Credit Card Number (example used is MasterCard):

(^|\b)(5[1-5]\d{2})([- ])(\d{4})\3(\d{4})\3(\d{4})(\b|$) 

This is one simple example of one type of 16-digit MasterCard search expression where the initial number is '51' to '55' and dashes or spaces are used. There is also syntax to include variations using the prefix numbers 2221 through 2720 using the '|' or operator - 222[1-9]|22[3-9][0-9]|2[3-6][0-9]{2}|27[01][0-9]|2720)

Syntax:

  • (^|\b) = Starts string. This is the first positional parameter $1.

  • (5[1-5]\d{2}) = First group matches '5' followed by a number in the range from '1' to '5' followed by two further decimal characters. This captures the digits returned as the second positional parameter $2.

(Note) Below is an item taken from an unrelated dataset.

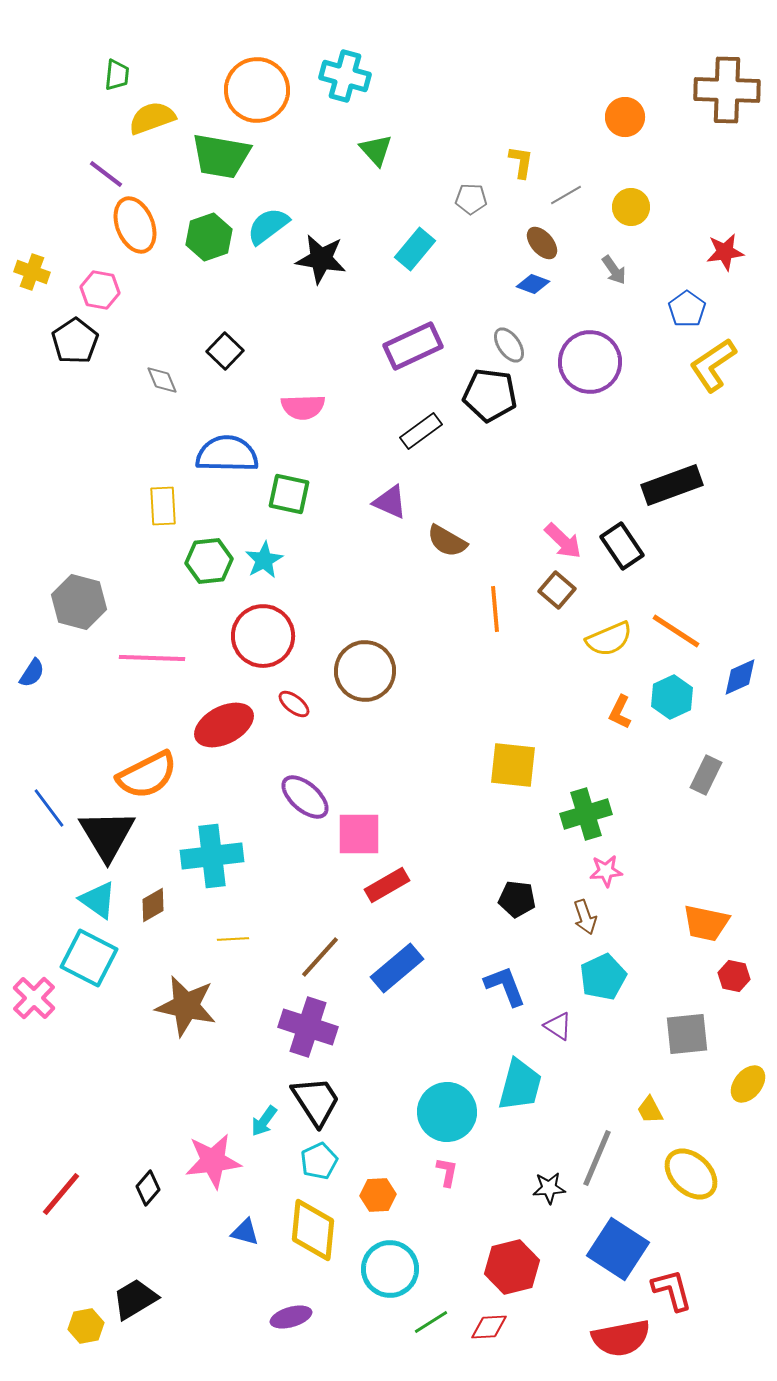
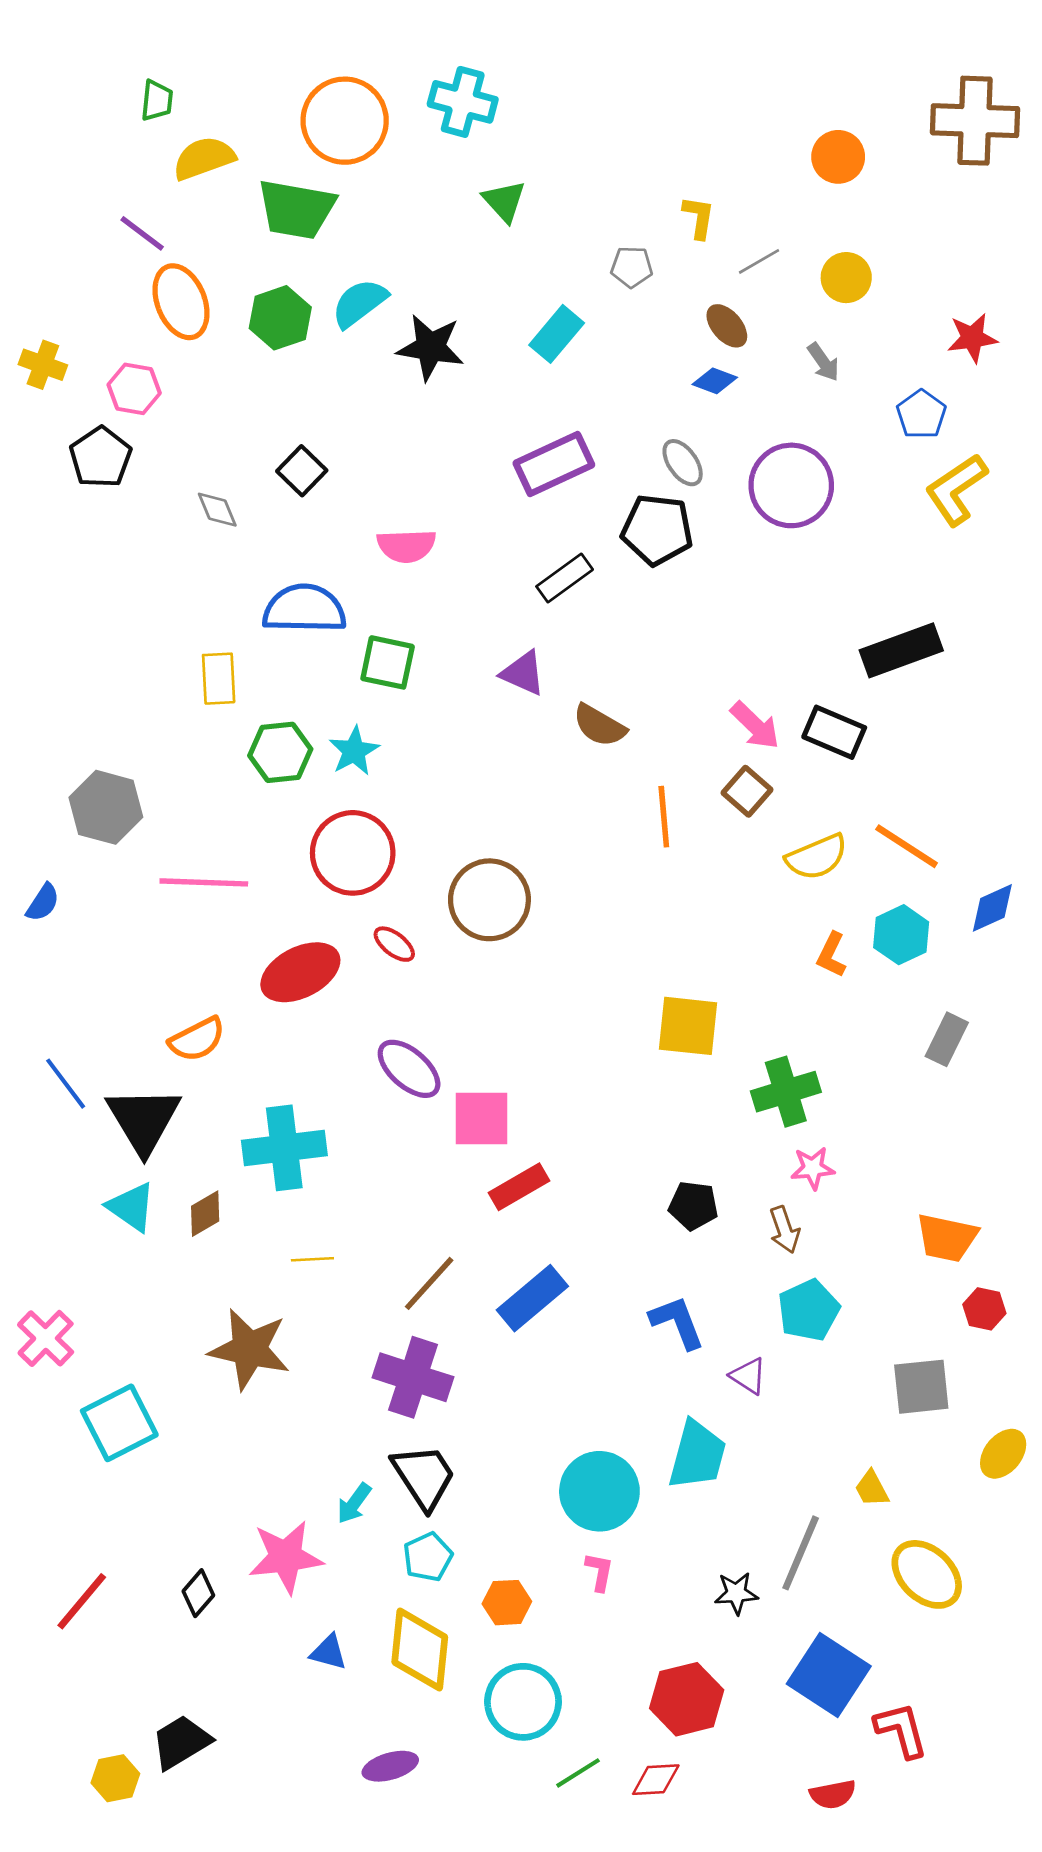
black rectangle: (622, 546) -> (834, 732), turned -33
orange semicircle: (147, 775) -> (197, 1039), size x0.7
cyan square: (89, 958) -> (119, 1423), moved, turned 36
red semicircle: (621, 1338) -> (833, 1794), size x0.6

  • ([- ]) = The separator character is a hyphen or space. This is the third positional parameter $3.

  • (\d{4}) = Match a single decimal character four times. This captures the digits returned as the fourth positional parameter $4.

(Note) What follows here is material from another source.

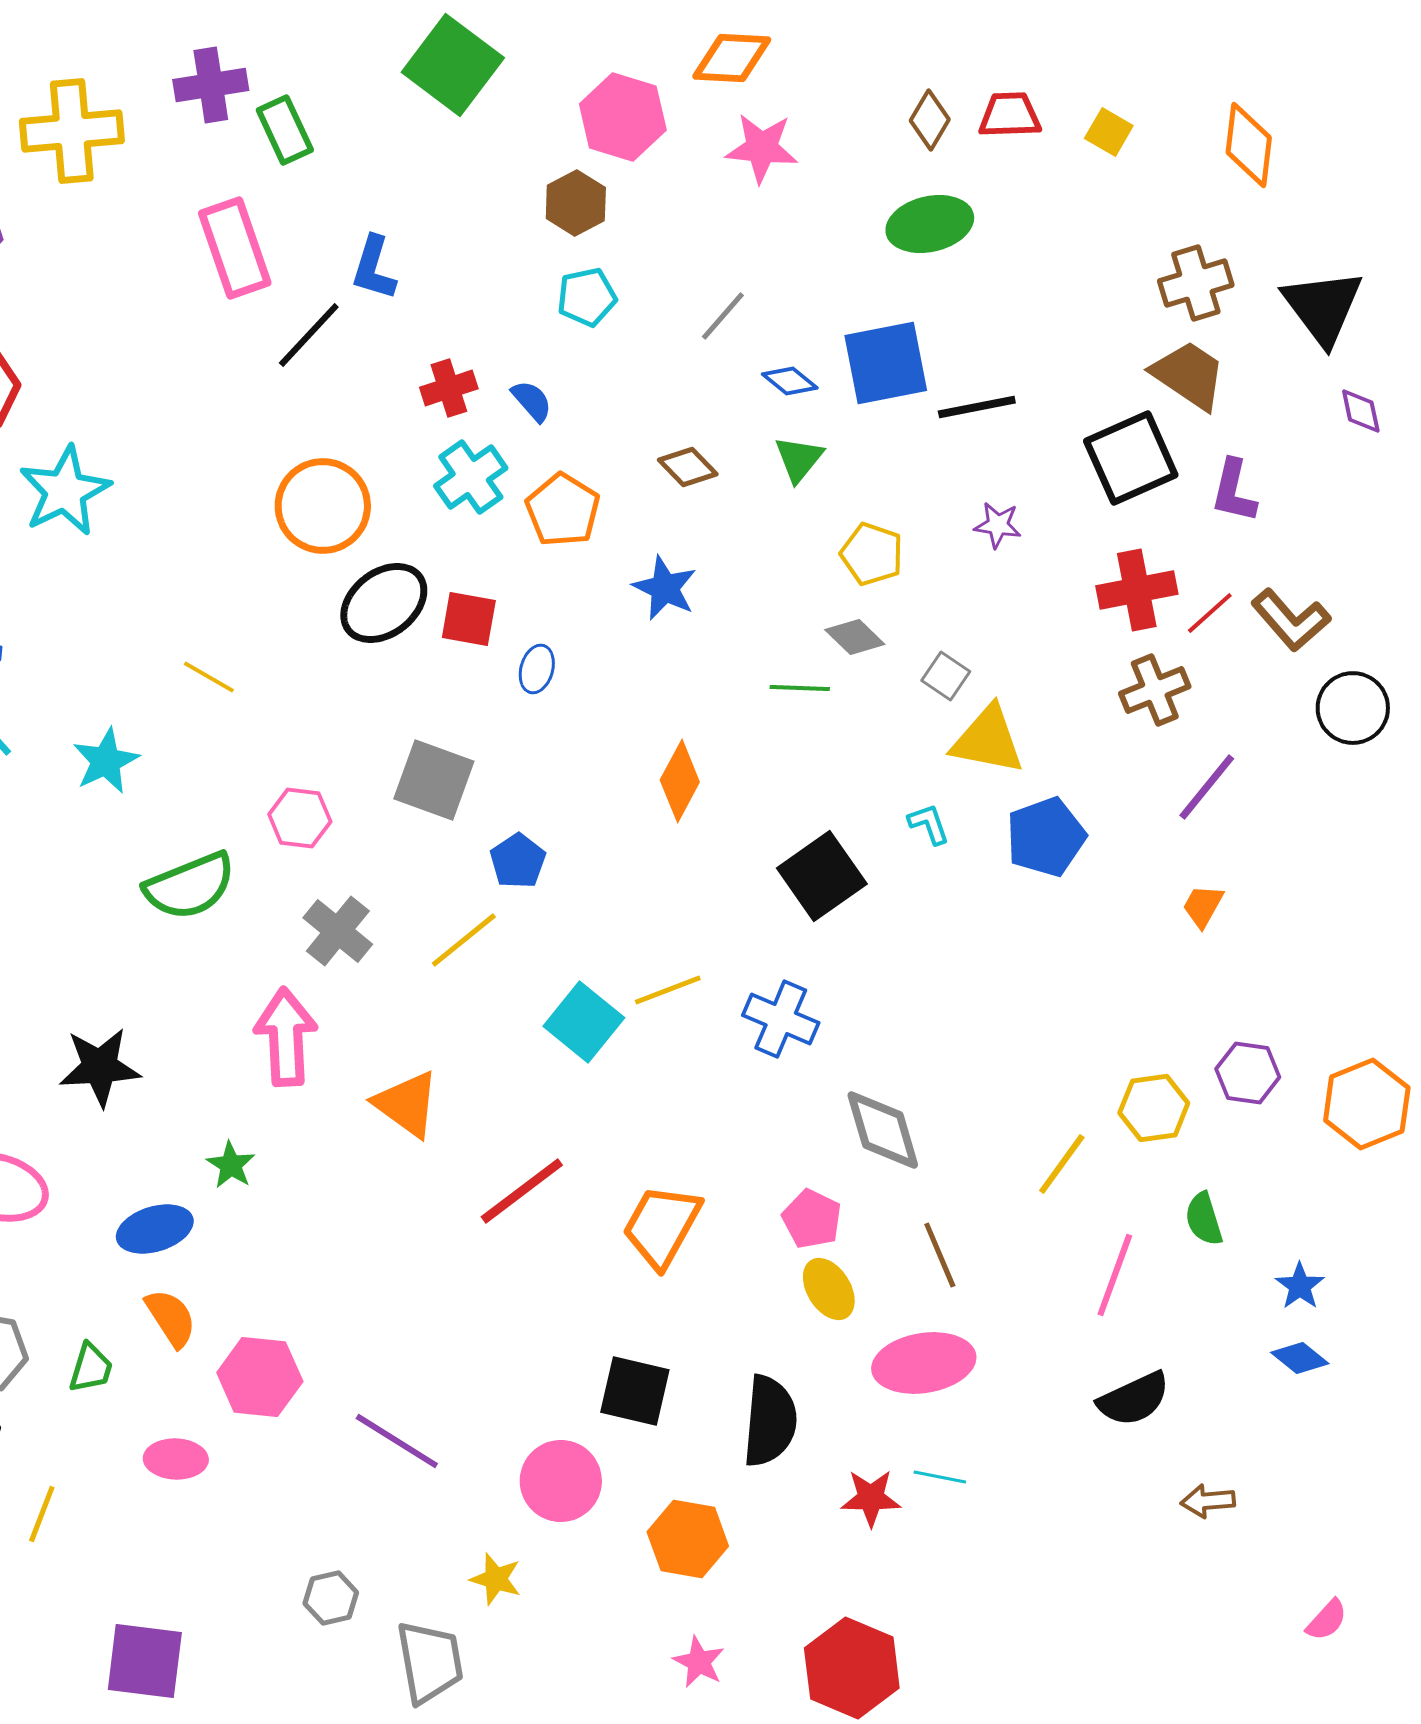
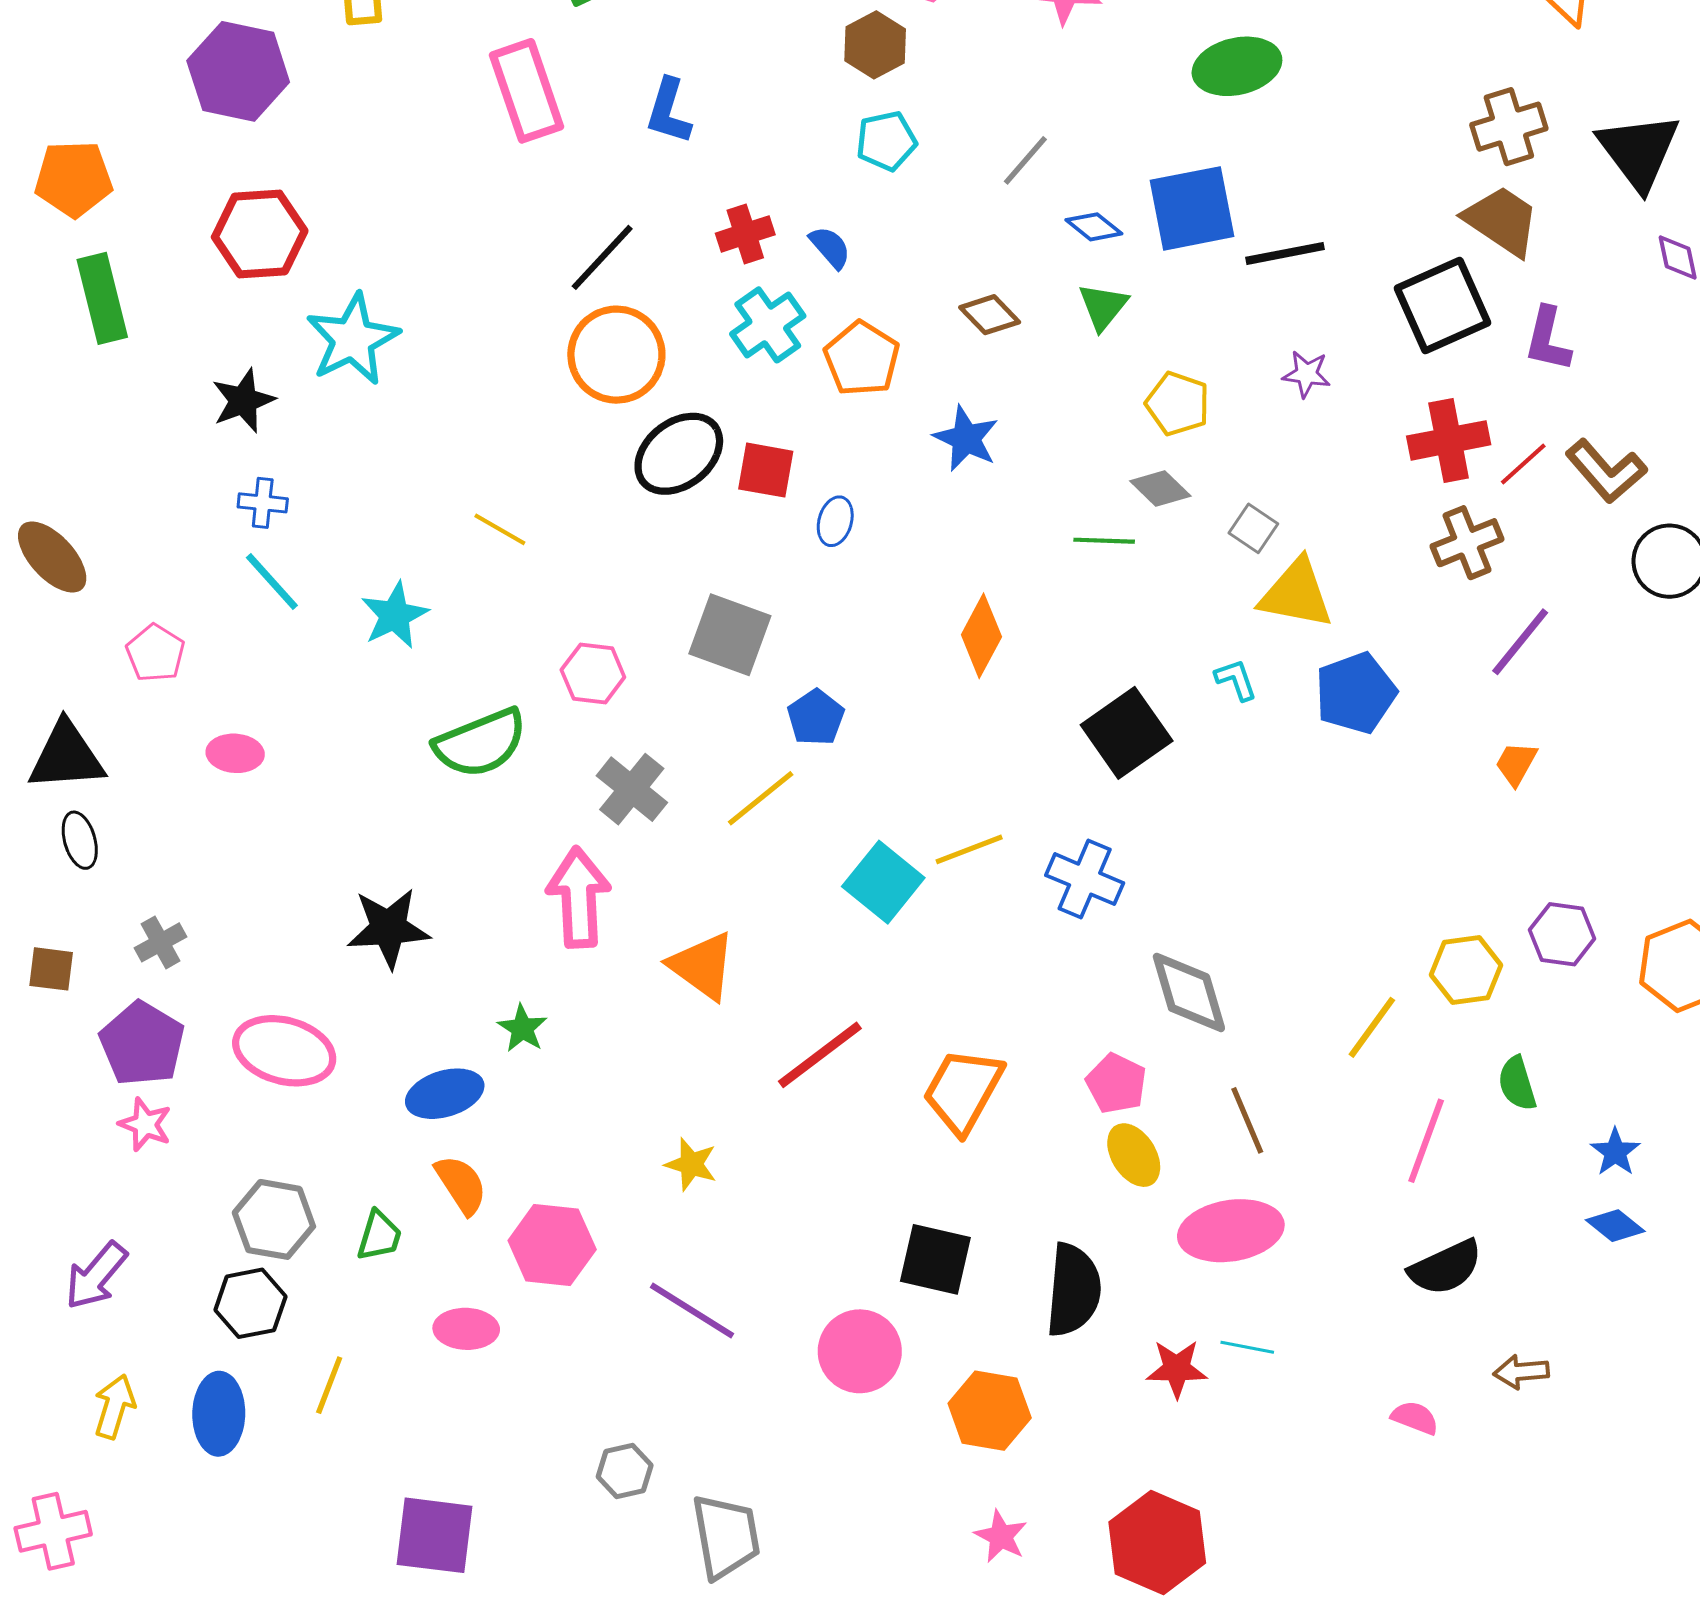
black line: (309, 335) -> (602, 257), moved
yellow star: (496, 1579) -> (691, 1164), moved
pink semicircle: (1327, 1620) -> (1415, 1418), moved, turned -111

  • \3 = References the third parameter; separators must be identical.

  • (\d{4}) = Match a single decimal character four times. This captures the digits returned as the fifth positional parameter $5.

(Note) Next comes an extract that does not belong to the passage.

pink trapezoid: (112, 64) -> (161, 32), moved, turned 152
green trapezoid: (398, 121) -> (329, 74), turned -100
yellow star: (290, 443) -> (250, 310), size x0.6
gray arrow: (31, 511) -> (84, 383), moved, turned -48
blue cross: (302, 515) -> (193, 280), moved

  • \3 = References the third parameter; separators must be identical.

  • (\d{4}) = Match a single decimal character four times. This captures the digits returned as the sixth positional parameter $6.

  • \3 = References the third parameter; separators must be identical.

  • ($|\b) = End of string OR word boundary. This is positional parameter $7.

  • The captured values are concatenated $2-$4-$5-$6 = $0 for the string expression.